Bajo la luz que escaseaba cada vez más, la figura de los muchachos se volvía una sombra vívida bajo el árbol, una sombra que se estremecía cada tanto sobre el sofá, como intranquila, como indecisa.

Luego de la tercera súplica, se detuvo sin detenerse. Dejó en paz aquel cuello, ahora lleno de marcas y besos, y volvió al inicio, a las faldas de aquel par de delicados labios que tanto le robaban el sueño.

Y los besó como Diana nunca lo haría, porque eso era justo lo que quería recalcar, lo que buscaba hacerle entender, de buenas a primeras. Espera que lo comprenda, que lo memorice y no lo olvide nunca mientras, con su valentía de por medio, insiste en querer ocupar el puesto de su prima.

Jeremy, perdido entre una cosa y otra, apenas y puede dirigirle palabra alguna para respirar, para darse espacio, aunque sus manos lo traigan de vuelta.

Cuando la oscuridad era demasiada, todas las luces se encendieron. Entonces recordaron a Marlon y volvieron, de golpe, la mirada hacia la puerta: no había nadie.

Suspiraron.

Suspiraron una segunda vez y sus miradas se reencontraron, ahora, teñidas por la claridad de las luces artificiales. Y lo notó como no lo había notado entre las sombras: Jeremy se veía demasiado hermoso justo donde lo tenía, justo como estaba, justo como lo miraba.

Y éste no había apartado de él sus manos en ningún momento. Con esa miradita abrillantada, con esas manitos suaves, Jeremy permanecía en total quietud mientras acariciaba, con la punta de sus dedos, los labios del muchacho de cabellos nocturnos.

–Quiero que te vayas... –dijo entonces Jeremy con la mirada perdida en el azul de sus ojos.

–¿Ya fue suficiente? –pregunta Caleb inexpresivo, intentando comprender el súbito castigo; –¿Ya tuviste lo que querías?

–Sí, ya fue suficiente.

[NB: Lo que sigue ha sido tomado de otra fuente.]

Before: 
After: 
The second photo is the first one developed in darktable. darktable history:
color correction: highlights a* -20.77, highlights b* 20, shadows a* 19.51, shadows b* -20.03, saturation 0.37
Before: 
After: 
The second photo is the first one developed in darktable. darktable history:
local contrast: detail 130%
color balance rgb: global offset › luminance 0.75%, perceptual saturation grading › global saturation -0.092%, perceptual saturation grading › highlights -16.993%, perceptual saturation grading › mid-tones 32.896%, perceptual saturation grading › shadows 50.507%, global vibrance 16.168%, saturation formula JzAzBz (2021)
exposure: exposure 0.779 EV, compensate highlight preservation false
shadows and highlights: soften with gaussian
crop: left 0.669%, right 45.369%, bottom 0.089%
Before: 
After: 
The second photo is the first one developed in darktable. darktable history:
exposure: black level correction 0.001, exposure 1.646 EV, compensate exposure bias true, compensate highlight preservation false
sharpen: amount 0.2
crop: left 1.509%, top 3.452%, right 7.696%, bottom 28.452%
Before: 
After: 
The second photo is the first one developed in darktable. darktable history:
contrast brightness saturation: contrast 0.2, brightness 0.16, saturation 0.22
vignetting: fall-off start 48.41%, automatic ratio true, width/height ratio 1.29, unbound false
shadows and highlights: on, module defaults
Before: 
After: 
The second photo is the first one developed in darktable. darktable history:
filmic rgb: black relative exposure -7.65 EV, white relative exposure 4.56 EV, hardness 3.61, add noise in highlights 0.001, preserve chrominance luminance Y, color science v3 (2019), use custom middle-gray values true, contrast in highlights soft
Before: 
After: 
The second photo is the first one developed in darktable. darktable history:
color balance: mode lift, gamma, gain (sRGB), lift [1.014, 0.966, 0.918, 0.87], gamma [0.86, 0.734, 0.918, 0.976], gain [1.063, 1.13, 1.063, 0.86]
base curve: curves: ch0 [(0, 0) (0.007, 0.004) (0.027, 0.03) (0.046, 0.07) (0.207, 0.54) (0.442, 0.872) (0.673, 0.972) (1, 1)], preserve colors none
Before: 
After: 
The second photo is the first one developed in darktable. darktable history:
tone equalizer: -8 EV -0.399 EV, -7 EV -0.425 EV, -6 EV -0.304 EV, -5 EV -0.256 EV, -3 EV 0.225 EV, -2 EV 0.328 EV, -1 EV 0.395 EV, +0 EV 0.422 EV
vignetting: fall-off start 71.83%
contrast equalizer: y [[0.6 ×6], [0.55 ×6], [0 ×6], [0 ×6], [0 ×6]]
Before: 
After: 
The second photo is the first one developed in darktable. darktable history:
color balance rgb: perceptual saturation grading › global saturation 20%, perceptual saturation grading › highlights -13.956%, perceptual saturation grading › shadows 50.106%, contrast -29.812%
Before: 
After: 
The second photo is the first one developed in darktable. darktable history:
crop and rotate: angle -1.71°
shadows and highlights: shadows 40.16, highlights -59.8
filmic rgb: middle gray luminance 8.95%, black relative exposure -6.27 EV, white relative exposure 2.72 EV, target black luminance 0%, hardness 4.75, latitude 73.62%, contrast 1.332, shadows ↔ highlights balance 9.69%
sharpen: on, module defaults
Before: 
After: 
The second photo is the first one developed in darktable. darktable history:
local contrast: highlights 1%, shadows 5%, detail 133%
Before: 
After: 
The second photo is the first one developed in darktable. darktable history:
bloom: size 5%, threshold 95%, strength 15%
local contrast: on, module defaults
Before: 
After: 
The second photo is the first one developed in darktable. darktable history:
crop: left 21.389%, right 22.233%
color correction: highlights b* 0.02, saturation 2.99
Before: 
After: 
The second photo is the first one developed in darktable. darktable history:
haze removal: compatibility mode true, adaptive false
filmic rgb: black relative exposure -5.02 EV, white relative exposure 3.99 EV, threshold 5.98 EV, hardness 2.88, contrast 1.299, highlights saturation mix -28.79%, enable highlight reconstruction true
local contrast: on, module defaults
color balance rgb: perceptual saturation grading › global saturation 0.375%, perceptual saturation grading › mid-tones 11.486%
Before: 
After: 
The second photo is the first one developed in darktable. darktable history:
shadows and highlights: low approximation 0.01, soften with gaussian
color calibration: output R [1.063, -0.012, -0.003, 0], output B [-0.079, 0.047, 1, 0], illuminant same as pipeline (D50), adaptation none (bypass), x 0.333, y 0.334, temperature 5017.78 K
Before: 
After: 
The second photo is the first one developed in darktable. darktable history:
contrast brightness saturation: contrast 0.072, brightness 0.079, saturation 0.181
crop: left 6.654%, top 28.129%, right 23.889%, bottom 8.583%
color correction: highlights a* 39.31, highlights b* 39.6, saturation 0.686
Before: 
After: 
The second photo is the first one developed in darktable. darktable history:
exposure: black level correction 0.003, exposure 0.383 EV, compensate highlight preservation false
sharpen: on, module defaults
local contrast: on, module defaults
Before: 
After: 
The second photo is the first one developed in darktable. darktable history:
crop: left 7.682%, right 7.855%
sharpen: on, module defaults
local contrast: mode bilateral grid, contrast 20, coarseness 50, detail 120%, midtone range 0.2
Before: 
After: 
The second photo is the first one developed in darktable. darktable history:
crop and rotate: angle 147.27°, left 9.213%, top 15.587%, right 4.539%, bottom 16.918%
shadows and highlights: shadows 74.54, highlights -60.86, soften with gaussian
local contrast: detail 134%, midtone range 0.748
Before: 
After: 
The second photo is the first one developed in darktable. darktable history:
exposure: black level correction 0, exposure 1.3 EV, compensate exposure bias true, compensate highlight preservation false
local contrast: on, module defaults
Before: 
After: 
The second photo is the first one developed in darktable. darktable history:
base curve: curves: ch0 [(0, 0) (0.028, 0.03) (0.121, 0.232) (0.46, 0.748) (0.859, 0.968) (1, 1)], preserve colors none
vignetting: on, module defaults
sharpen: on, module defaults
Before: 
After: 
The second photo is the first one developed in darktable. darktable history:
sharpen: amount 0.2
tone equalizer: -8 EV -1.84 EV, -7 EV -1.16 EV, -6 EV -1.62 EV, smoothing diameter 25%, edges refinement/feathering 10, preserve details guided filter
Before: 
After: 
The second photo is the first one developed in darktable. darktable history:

Se acabó –recalca Jeremy, todavía embelesado con aquella piel entre sus manos; –No quiero que vuelvas, no quiero.

–¿Y no podemos hab...?

–No quiero, Caleb.

Y las vio florecer de entre sus ojos, un par de lágrimas que esperaban no surgir hasta hallarse a solas.

Lo que decía iba enserio.

Iba tan enserio como las caricias que le daba sin pausa dándole a entender que su mensaje era tan confuso como lo era su actitud.

Y cuando intentó alejarse de él sintió, de nuevo, la contradicción ardiéndole entre los dedos, porque lucharon en su contra para que no se apartara, para que no se fuera, para que permaneciera ahí con él hasta que fuera, de verdad, suficiente.

"No quiero, Caleb. No quiero" repetía Jeremy cada tanto mientras floraban más y más lágrimas de sus ojos.

Entonces lo besó por última vez contagiado por aquellas lágrimas y se escurrió entre la noche, más allá de la cerca, calle abajo, preguntándose si estuvo bien eso haber hecho caso a sus palabras y no a sus acciones.

Marlon llevaría de vuelta al príncipe a su habitación, consternado por lo que no comprendía del suceso.

Caleb recobraría la compostura, a un par de calles, antes de darse vuelta y terminar recluido, como era costumbre, en casa de Nathaniel.

Éste no preguntó nada, al principio, solo para darle aire y espacio al desaforado Caleb que parecía haber llorado por largo rato. Cuando supo lo que quería saber, el diablo pareció rendirse con el traje rojo y vistió alas blancas mientras reanimaba el espíritu de su mejor amigo.

–Bueno, amigo mío –dice Nathaniel palmeándole la espalda; –el amor es lo que es: un accidente para nada accidental.